*** EXTRACTED DATA Section Begins ***

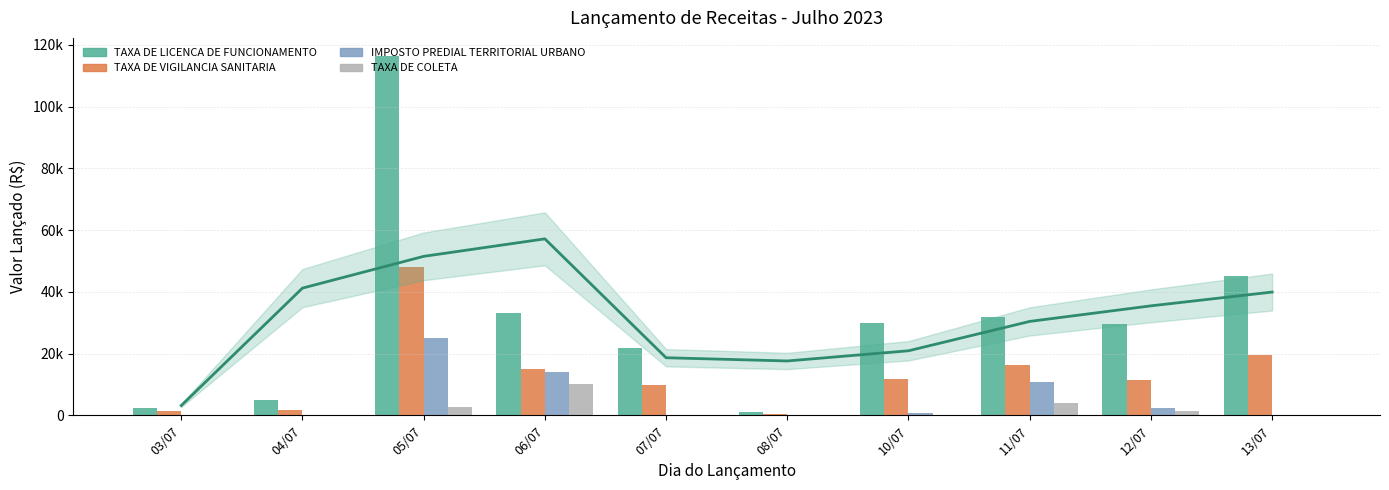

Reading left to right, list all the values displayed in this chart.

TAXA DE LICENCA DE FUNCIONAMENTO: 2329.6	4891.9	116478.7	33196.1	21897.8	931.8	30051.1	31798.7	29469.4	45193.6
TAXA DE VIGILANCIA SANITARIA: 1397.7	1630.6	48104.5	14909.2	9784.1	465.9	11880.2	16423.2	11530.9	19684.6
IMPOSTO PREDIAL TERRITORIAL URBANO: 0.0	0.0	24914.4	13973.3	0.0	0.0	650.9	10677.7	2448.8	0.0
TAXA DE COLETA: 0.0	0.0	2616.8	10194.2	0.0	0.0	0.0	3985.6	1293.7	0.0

*** EXTRACTED DATA Section Ends ***
*** EXTRACTED DATA Section Begins ***

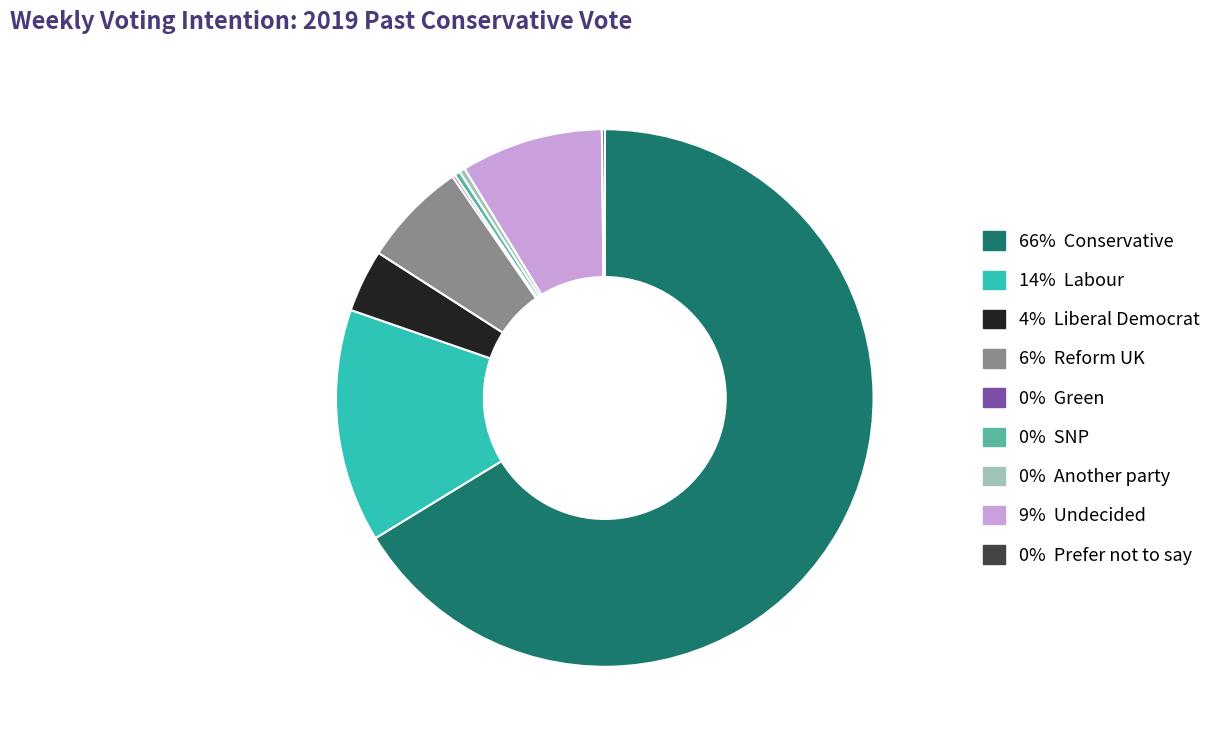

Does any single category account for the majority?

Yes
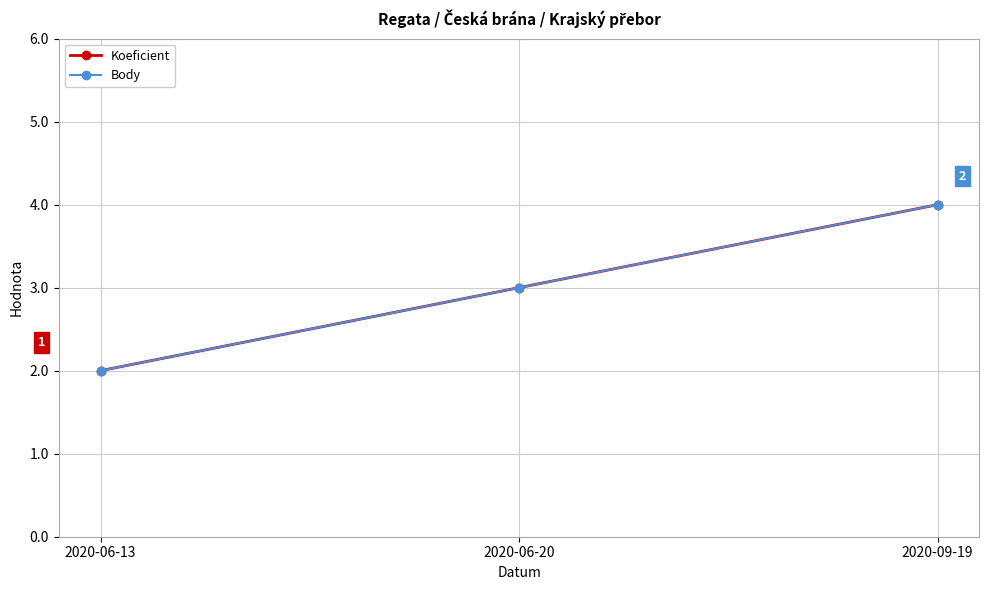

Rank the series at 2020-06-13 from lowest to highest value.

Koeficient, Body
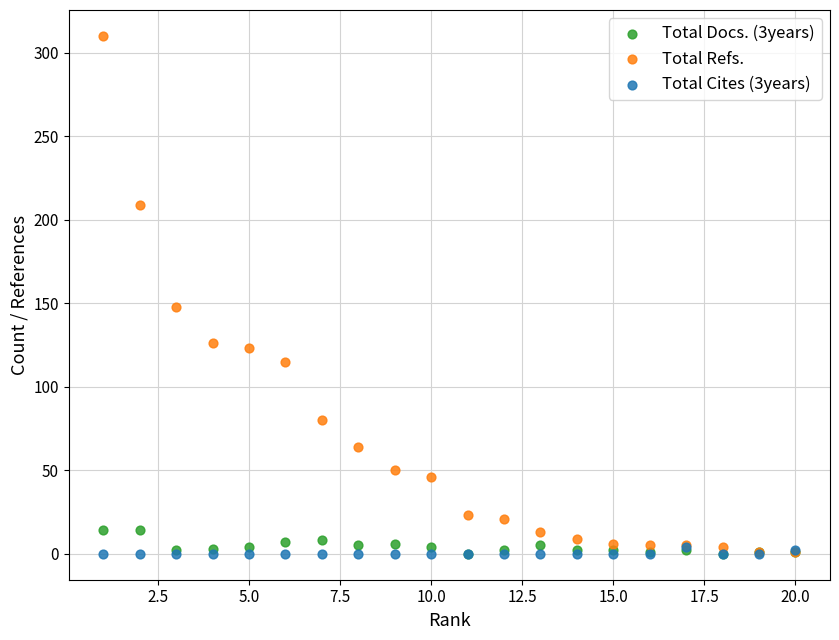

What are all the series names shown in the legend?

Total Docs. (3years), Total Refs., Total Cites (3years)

*** EXTRACTED DATA Section Ends ***

ASSIGNED TASK: Could you arrange the lines between the one holding "Koeficient, Body" and the one holding "Total Docs. (3years), Total", inclusive, as a Markdown table with the columns Number and Line? Leave out blank lines and pictures.

RESPONSE:
| Number | Line |
|---|---|
| 1 | Koeficient, Body |
| 2 | What are all the series names shown in the legend? |
| 3 | Total Docs. (3years), Total Refs., Total Cites (3years) |